There was no gas for cooking lunch for the children in the antiquated kitchen. Cooking was done on an old electric stove, and there was an old refrigerator that, amazingly, worked. There was no heat in the building. There were radiators but the heating system was inoperable and there was no gas connection to the gas line in the street. The school couldn't heat with electricity because the electricity budget was insufficient, especially given the lack of insulation and weather-proof windows. At the bottom floor there were a couple of small woodstoves. In the winter the staff brings the stoves up stairs to a couple of the classrooms. Children come to school with scraps of wood, and any other trash that can burn such as cloth, paper, plastic bottles, etc. In one room downstairs are sacks of trash … stuff to burn this winter. Anything that will burn is used.
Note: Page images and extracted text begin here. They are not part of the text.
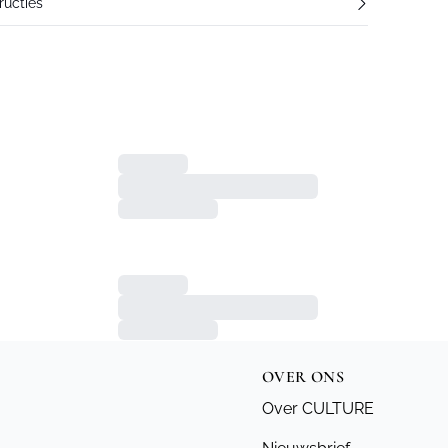
ucties
OVER ONS
Over CULTURE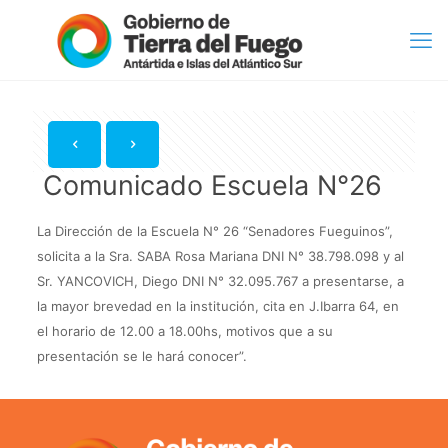
Comunicado Escuela N°26
La Dirección de la Escuela N° 26 “Senadores Fueguinos”,
solicita a la Sra. SABA Rosa Mariana DNI N° 38.798.098 y al
Sr. YANCOVICH, Diego DNI N° 32.095.767 a presentarse, a
la mayor brevedad en la institución, cita en J.Ibarra 64, en
el horario de 12.00 a 18.00hs, motivos que a su
presentación se le hará conocer”.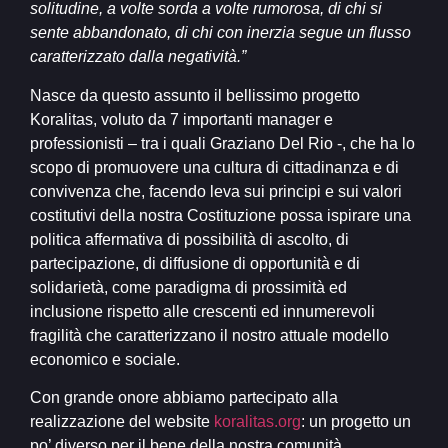
solitudine, a volte sorda a volte rumorosa, di chi si
sente abbandonato, di chi con inerzia segue un flusso
caratterizzato dalla negatività.”
Nasce da questo assunto il bellissimo progetto
Koralitas, voluto da 7 importanti manager e
professionisti – tra i quali Graziano Del Rio -, che ha lo
scopo di promuovere una cultura di cittadinanza e di
convivenza che, facendo leva sui principi e sui valori
costitutivi della nostra Costituzione possa ispirare una
politica affermativa di possibilità di ascolto, di
partecipazione, di diffusione di opportunità e di
solidarietà, come paradigma di prossimità ed
inclusione rispetto alle crescenti ed innumerevoli
fragilità che caratterizzano il nostro attuale modello
economico e sociale.
Con grande onore abbiamo partecipato alla
realizzazione del website
koralitas.org
: un progetto un
po’ diverso per il bene della nostra comunità.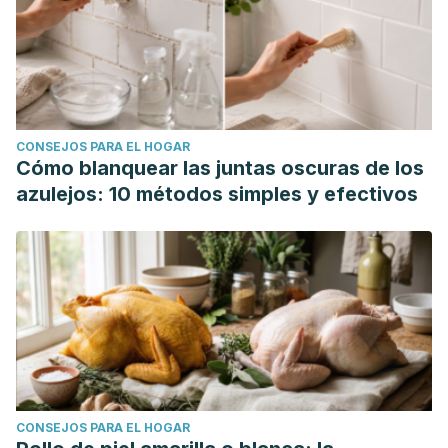
CONSEJOS PARA EL HOGAR
Cómo blanquear las juntas oscuras de los
azulejos: 10 métodos simples y efectivos
CONSEJOS PARA EL HOGAR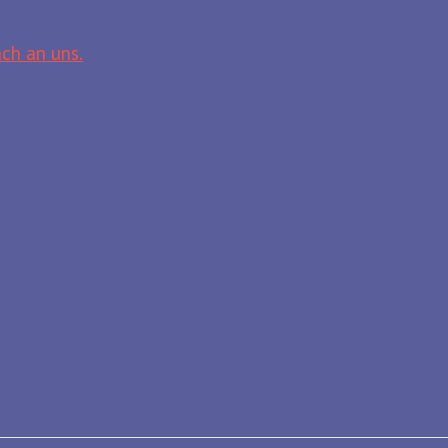
ch an uns.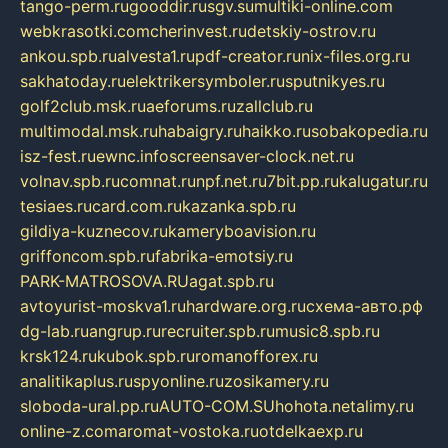
tango-perm.ru
gooddir.ru
sgv.su
multiki-online.com
webkrasotki.com
cherinvest.ru
detskiy-ostrov.ru
ankou.spb.ru
alvesta1.ru
pdf-creator.ru
nix-files.org.ru
sakhatoday.ru
elektrikersymboler.ru
sputnikyes.ru
golf2club.msk.ru
aeforums.ru
zallclub.ru
multimodal.msk.ru
habaigry.ru
haikko.ru
sobakopedia.ru
isz-fest.ru
ewnc.info
screensaver-clock.net.ru
volnav.spb.ru
comnat.ru
npf.net.ru
7bit.pp.ru
kalugatur.ru
tesiaes.ru
card.com.ru
kazanka.spb.ru
gildiya-kuznecov.ru
kameryboavision.ru
griffoncom.spb.ru
fabrika-emotsiy.ru
PARK-MATROSOVA.RU
agat.spb.ru
avtoyurist-moskva1.ru
hardware.org.ru
схема-авто.рф
dg-lab.ru
angrup.ru
recruiter.spb.ru
music8.spb.ru
krsk124.ru
kubok.spb.ru
romanofforex.ru
analitikaplus.ru
spyonline.ru
zosikamery.ru
sloboda-ural.pp.ru
AUTO-COM.SU
hohota.net
alimy.ru
online-z.com
aromat-vostoka.ru
otdelkaexp.ru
Though our visit to the kindergarten was unannounced, the staff was very welcoming. They are sincerely dedicated to the school. When we suggested that we may be able to find help for renovation of the school, one woman had tears in her eyes. We stressed that we couldn't promise anything but that we’d see what we could do. The school needed to come up with a detailed renovation plan in coordination with the city. I don’t know if some seed funding is needed to kick-start this process.

After a partial tour of the facilities, including rooms where the children were napping, we were treated to some ice cream, some pastry which the cook prepared in the old, antiquated kitchen, and coffee. 

Then one of the women revealed some sobering news. Two young Armenian soldiers at the nearby border with Nakhichevan had just been killed, apparently by sniper fire. We continued to tour the facilities. Suddenly I could not take it anymore. I just needed to get away and think for a minute or two. I strolled down a hallway to clear my head. When these beautiful children are 18 or so, they will be issued a weapon and told to defend their country! I felt like I needed to make a decision: sit town and cry, or strangle someone – but I don’t know who. I haven’t quite decided yet.

All during the visit I took photographs. As we left we were shown the small part of the school yard where the children area allowed to play. There was nothing but dry dirt and some tall weeds. The rest of the yard surrounding the school had high, uncut grass and is dangerous as the area may contain snakes. There were no swings, slides, or other playthings in the outside play area.

Back in Yerevan workers are planting flowers, watering trees.

Great legislative progress is being made. A recent law prohibits smoking while driving a car. The fine is 5,000 tram ($12-13). Same with using a cell phone while driving. That’s OK, but none of this will make a bit of difference in anything really important.

Meanwhile, huge and expensive SUVs drive around Yerevan and magnificent palatial homes are being built.

I don’t know what to say. There are many positive things to report on. People here have done so much for me, I fear I can never adequately repay them back or show them my gratitude. But there are some things that are intolerable, and we should not tolerate them whether we live in Armenia or the Diaspora. We can’t give up, there’s no second chance. The kids at the school were wonderful. One just cannot imagine how wonderful. They probably accept the condition of their kindergarten as normal. This should never be normal for any child, anywhere, ever.